▶ [TEXTAUSZUG]
○ ○ ○

Kennzeichnungskraft: Bei der Bestimmung der Kennzeichnungskraft der Klagemarke sei auf den Gesamteindruck des Zeichens abzustellen. Der Verkehr neige in der Regel nicht zu einer zergliedernden und analysierenden Betrachtung eines Zeichens. Marken, die für die angesprochenen Verkehrskreise erkennbar an beschreibende Angaben angelehnt seien, verfügten nur über eine geringe Kennzeichnungskraft.
Der Wortbestandteil der Klagemarke „Apotheke” sei rein beschreibend. Der Wortbestandteil „Medicon” der Klagemarke sei der deutschen Sprache fremd und daher ein Kunstwort. Auch verstehe der angesprochene Verkehrskreis das Zeichen nicht als Kombination der Wortbestandteile „Medi” und „con”. Für ein unterstelltes Verständnis des angesprochenen Verkehrs, dass dieser den Wortbestandteil „Medi” als Abkürzung des beschreibenden Begriffs „Medizin” verstehe und den Wortbestandteil „con” als Abkürzung des Begriffs „Consulting”, reiche es nicht aus, welche Bedeutung der Markeninhaber dem Markenwort beimesse. Maßgeblich sei ausschließlich die Sicht des angesprochenen Verkehrs. Der Durchschnittsverbraucher verstehe allerdings den Begriff „con” nicht als eine Abkürzung für den Begriff „Consulting”. Insofern könne nicht davon ausgegangen werden, dass der Begriff „Medicon” ein rein beschreibender Begriff für medizinische Beratung sei und daher nur unterdurchschnittliche Kennzeichnungskraft besäße. Vielmehr sei von einer mindestens durchschnittlichen Kennzeichnungskraft des Begriffs „Medicon” auszugehen.

○ ○ ○

▶ [DATENSATZAUSZÜGE]
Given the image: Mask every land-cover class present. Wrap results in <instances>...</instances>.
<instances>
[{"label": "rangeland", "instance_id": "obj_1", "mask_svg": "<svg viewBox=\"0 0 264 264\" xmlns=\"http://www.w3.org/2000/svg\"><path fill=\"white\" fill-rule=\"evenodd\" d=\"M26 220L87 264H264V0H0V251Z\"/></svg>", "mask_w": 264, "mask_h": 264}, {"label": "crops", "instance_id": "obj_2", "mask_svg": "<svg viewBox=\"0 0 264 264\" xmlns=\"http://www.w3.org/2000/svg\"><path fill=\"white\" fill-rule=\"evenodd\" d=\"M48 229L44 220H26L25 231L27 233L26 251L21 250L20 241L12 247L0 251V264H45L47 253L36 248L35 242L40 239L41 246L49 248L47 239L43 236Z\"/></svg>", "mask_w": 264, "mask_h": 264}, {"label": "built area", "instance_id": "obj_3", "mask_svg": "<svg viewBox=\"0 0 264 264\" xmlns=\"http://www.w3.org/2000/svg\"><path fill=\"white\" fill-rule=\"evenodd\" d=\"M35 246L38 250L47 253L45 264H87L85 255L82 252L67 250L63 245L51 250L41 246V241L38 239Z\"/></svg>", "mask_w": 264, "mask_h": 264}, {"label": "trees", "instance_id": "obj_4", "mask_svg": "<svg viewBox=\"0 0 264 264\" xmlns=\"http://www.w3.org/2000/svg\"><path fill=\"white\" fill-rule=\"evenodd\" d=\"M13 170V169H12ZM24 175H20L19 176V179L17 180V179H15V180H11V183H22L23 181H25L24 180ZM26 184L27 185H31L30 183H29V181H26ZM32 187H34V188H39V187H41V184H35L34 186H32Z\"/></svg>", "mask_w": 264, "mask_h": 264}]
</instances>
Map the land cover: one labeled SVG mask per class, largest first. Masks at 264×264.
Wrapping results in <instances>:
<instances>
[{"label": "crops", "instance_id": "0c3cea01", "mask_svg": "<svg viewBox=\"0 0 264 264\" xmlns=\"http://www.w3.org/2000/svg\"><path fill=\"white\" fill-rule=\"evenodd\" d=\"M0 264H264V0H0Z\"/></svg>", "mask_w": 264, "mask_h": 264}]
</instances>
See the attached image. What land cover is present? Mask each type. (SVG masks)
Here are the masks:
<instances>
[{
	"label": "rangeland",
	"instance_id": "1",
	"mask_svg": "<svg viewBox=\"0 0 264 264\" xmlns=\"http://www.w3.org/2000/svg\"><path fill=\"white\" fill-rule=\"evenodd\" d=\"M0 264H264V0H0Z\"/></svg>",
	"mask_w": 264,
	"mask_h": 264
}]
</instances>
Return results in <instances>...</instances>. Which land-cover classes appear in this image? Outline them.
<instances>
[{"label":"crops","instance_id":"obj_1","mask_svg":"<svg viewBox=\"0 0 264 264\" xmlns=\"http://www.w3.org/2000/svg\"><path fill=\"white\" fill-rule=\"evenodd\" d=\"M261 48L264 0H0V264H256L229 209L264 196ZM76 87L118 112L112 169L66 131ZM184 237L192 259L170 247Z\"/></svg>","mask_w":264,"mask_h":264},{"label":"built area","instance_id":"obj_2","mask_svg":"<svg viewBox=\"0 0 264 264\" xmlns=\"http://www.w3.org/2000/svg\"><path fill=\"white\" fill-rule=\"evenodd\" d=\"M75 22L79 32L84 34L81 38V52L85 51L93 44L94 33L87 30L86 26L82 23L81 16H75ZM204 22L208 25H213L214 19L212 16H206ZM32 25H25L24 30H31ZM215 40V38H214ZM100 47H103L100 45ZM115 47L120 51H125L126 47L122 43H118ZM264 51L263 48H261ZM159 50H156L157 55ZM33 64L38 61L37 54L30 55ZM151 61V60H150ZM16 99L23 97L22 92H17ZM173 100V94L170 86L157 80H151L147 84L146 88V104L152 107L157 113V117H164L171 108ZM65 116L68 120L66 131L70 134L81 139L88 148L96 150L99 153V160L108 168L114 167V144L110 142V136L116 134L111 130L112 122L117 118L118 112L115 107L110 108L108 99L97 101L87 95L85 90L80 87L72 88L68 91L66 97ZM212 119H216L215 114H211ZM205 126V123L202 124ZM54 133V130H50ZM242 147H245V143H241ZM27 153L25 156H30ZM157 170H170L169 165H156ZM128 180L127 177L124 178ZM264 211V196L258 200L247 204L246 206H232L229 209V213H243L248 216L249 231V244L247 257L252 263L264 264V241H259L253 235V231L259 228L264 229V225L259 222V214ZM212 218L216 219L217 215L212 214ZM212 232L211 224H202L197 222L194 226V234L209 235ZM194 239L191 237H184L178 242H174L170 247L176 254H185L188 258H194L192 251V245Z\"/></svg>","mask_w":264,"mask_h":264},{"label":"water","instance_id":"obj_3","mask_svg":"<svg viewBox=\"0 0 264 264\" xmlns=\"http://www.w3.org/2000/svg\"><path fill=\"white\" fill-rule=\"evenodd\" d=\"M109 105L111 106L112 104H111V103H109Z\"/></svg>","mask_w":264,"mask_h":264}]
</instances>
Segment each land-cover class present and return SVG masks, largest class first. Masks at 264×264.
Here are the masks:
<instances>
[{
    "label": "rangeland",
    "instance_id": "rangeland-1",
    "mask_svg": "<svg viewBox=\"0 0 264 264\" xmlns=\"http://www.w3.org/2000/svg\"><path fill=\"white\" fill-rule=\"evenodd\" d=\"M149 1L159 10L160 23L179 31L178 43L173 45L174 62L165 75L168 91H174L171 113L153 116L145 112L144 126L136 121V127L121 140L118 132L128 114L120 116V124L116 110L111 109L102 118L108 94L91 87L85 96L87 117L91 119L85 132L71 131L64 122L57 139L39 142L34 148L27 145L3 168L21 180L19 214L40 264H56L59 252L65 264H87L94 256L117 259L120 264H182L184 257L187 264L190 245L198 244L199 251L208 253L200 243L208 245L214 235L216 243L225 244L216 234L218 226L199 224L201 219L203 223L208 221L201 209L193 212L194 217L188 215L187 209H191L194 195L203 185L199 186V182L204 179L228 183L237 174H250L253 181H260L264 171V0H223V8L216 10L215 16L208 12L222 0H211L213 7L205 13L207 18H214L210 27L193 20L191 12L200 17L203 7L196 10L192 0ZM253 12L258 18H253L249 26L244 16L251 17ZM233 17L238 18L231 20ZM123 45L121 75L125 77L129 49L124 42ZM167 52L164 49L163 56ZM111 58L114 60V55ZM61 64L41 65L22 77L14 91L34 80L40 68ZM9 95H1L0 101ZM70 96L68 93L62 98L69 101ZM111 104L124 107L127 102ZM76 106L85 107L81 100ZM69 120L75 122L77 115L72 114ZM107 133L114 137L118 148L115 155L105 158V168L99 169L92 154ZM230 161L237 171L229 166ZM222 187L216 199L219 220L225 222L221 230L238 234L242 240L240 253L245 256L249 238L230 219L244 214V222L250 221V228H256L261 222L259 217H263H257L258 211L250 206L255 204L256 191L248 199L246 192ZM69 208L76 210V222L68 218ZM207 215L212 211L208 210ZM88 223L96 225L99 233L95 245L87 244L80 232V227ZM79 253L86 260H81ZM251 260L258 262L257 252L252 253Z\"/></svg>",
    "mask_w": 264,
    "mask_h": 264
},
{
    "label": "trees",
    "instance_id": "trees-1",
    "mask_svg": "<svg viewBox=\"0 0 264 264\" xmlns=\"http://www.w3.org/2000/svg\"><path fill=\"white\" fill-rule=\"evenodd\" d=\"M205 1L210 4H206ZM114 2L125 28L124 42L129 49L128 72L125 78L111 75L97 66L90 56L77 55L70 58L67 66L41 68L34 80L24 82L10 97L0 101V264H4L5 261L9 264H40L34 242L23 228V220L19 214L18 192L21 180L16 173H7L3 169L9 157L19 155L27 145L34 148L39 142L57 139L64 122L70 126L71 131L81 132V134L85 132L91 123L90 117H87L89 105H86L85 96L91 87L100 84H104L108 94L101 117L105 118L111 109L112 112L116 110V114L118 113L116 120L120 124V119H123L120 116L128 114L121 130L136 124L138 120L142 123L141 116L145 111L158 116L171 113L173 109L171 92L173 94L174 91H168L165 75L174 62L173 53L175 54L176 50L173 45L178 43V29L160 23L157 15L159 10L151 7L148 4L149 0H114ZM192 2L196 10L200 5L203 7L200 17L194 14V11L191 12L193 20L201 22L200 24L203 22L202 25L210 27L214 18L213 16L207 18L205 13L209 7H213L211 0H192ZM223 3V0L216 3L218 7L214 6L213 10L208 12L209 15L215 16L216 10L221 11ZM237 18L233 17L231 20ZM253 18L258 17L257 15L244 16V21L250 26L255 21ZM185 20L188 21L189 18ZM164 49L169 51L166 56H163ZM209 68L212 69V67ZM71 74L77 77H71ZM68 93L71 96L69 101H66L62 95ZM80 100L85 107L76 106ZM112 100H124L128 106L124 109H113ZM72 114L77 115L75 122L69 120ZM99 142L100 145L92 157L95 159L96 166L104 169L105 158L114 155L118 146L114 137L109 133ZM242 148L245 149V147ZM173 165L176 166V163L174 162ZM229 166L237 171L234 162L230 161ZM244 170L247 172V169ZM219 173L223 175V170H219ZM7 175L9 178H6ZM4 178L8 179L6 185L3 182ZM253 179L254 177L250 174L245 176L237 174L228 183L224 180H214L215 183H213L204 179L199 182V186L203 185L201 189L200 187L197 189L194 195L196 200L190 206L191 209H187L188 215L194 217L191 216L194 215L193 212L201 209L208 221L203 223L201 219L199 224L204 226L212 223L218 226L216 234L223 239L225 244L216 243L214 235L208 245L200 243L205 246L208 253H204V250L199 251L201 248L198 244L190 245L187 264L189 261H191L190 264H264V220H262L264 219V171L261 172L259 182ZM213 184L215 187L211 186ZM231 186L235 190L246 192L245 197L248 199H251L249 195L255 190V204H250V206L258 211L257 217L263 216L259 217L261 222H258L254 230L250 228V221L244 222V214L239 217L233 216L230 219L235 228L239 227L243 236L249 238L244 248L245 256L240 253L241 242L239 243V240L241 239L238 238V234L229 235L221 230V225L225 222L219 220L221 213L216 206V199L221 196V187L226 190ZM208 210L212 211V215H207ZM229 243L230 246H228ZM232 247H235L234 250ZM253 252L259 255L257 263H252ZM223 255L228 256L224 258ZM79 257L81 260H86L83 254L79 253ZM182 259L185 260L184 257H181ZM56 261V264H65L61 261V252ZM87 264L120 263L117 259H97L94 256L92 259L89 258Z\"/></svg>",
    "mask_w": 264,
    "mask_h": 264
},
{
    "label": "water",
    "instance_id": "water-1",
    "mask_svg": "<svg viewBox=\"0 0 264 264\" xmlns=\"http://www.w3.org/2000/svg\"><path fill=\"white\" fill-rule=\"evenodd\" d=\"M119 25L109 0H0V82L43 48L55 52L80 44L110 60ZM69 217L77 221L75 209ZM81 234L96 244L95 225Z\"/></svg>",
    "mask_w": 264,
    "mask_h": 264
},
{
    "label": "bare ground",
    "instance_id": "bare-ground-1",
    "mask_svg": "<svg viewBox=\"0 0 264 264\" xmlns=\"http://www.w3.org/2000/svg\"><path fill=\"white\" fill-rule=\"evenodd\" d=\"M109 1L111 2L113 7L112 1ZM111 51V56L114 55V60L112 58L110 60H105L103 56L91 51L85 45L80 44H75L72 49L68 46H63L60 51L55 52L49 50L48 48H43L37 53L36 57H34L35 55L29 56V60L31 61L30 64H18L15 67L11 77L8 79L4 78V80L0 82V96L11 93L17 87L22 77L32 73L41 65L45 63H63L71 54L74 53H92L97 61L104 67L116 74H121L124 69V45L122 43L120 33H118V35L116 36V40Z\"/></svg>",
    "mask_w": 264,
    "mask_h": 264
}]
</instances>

○ ○ ○

▶ [ARBEITSAUFTRAG 1]
Wie wird der Wortbestandteil „Apotheke“ im Textauszug zur Kennzeichnungskraft der Klagemarke eingeordnet?
▶ [ARBEITSAUFTRAG 2]
Setzen Sie den Textauszug zur Kennzeichnungskraft der Klagemarke im Anschluss an seinen letzten Satz fort.

▶ [SCHRIFTLICHE ANTWORT 1]
Er wird als rein beschreibend eingeordnet.

▶ [SCHRIFTLICHE ANTWORT 2]
Zeichenähnlichkeit: Zu vergleichen seien die Kunstworte „Medicon” und MediCo”. Die Frage der Ähnlichkeit beider gegenüberstehender Zeichen sei nach deren Ähnlichkeit im Klang, im Schriftbild oder in der Bedeutung zu beurteilen. Für die Bejahung der Zeichenähnlichkeit sei in der Regel bereits die Ähnlichkeit in einem dieser Wahrnehmungsbereiche ausreichend. Allerdings könne eine nach dem Bild und/oder nach dem Klang zu bejahende Verwechslungsgefahr ausnahmsweise zu verneinen sein, wenn zumindest einem der Zeichen ein klar erkennbarer eindeutiger Sinngehalt zukomme. Dies setze jedoch ein die Zeichen unterscheidenden, ohne weiteres erkennbaren, konkreten Begriffsinhalt voraus. Ein Sinngehalt, der sich erst nach analytischer Betrachtung ergebe, reiche nicht. Danach seien die Begriffe „Medicon” und „MediCo” zu vergleichen. Der Wortteil „Medi” sei trotz beschreibender Anklänge an die Begriffe „Medikamente” „Medizin” und „medizinisch” für die Dienstleistung eines Apothekers nicht glatt beschreibend.
Vorliegend sei eine schriftbildliche und eine klangliche Zeichenähnlichkeit gegeben, die nicht durch einen Unterschied im Sinngehalt aufgehoben werde. Vor diesem Hintergrund sei bei vorliegender schriftbildlicher und zumindest geringfügig klanglicher Ähnlichkeit der Streitzeichen von einer markenrechtlichen Verwechslungsgefahr auszugehen.